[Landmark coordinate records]

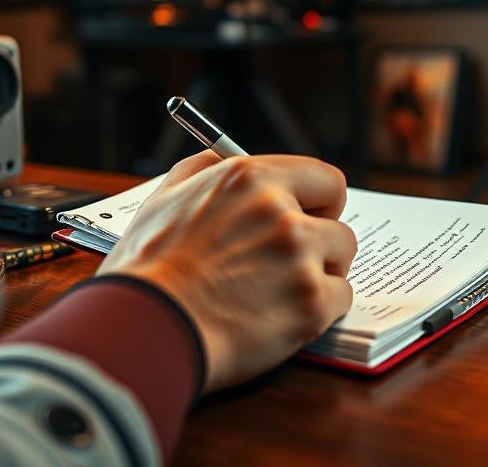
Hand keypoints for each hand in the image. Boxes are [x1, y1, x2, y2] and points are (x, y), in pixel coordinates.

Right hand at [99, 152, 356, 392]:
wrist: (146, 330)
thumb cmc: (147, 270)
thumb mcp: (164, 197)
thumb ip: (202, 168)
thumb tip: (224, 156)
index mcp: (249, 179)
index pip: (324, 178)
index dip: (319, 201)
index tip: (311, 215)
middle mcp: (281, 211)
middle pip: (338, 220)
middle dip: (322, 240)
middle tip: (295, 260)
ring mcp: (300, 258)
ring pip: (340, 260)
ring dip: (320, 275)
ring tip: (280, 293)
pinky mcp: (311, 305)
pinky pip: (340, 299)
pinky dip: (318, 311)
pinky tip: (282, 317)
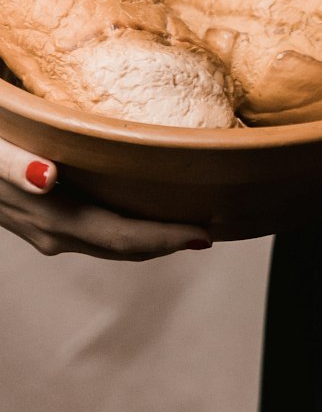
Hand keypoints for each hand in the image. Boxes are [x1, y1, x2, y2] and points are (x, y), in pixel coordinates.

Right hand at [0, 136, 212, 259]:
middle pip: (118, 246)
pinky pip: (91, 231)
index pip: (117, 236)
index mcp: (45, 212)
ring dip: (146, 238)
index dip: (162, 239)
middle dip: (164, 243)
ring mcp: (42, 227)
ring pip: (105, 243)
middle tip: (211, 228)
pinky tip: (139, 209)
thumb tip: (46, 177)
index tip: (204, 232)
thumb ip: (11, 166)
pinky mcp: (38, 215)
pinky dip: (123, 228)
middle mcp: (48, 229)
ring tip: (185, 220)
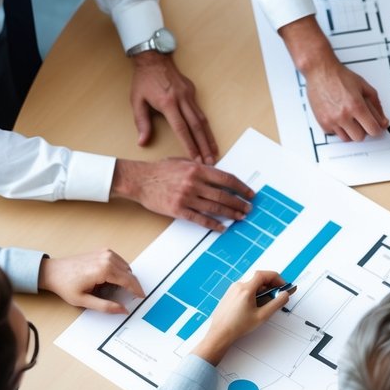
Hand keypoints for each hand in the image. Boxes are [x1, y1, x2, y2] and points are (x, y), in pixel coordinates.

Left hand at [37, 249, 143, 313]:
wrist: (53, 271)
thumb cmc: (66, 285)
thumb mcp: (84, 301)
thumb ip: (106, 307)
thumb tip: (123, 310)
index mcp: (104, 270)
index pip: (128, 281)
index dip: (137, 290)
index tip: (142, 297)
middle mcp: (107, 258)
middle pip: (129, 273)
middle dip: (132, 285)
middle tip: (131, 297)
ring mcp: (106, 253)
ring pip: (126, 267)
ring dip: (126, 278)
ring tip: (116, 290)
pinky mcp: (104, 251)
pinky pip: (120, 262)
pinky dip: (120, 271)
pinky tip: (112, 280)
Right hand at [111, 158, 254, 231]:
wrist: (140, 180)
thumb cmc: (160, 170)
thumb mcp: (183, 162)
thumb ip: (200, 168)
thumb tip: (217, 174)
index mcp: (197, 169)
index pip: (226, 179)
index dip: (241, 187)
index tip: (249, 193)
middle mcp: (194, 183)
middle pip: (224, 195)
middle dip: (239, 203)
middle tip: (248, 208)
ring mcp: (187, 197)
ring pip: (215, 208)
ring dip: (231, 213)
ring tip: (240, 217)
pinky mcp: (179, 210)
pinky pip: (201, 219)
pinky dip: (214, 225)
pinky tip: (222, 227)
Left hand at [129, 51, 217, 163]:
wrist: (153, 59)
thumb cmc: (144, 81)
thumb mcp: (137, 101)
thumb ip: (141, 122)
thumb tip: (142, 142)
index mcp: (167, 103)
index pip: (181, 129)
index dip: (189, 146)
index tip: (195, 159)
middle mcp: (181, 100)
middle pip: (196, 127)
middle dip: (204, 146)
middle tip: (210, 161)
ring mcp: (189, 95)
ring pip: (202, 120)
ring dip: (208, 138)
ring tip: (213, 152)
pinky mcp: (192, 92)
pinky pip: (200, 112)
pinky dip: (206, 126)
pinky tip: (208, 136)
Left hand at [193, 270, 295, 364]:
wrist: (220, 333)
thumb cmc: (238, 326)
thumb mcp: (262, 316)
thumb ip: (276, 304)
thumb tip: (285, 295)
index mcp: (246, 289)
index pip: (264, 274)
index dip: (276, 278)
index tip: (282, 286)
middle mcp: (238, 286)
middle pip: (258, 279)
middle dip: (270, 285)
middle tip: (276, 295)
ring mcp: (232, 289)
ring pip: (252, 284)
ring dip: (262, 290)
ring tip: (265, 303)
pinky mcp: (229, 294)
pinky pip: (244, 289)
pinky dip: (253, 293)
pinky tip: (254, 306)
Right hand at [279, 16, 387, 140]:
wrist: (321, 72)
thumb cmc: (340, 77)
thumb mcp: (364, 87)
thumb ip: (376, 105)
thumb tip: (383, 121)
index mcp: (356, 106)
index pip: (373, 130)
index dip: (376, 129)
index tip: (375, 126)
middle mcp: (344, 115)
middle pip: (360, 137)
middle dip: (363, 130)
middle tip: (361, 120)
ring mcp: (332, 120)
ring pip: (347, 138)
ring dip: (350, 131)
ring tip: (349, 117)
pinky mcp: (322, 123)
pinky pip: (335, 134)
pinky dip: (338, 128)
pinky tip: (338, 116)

→ Task instructions: Of the lines above, output exactly those from the line bearing "thumb cmc: (144, 81)" through the line bearing "index pip: (264, 274)", inclusive.

→ Response to this task:
thumb cmc: (144, 81)
thumb mcp: (137, 101)
thumb ip: (141, 122)
thumb tip: (142, 142)
index mcp: (167, 103)
index pip: (181, 129)
index dip: (189, 146)
index tip: (195, 159)
middle mcp: (181, 100)
middle pip: (196, 127)
middle dip: (204, 146)
middle tip: (210, 161)
ring mcp: (189, 95)
ring pip: (202, 120)
ring dip: (208, 138)
ring tip: (213, 152)
pinky mcp: (192, 92)
pinky pip: (200, 112)
pinky dip: (206, 126)
pinky tip: (208, 136)
Left hand at [193, 270, 295, 364]:
wrist: (220, 333)
thumb cmc: (238, 326)
thumb mcp: (262, 316)
thumb ip: (276, 304)
thumb tip: (285, 295)
index mcp: (246, 289)
index pip: (264, 274)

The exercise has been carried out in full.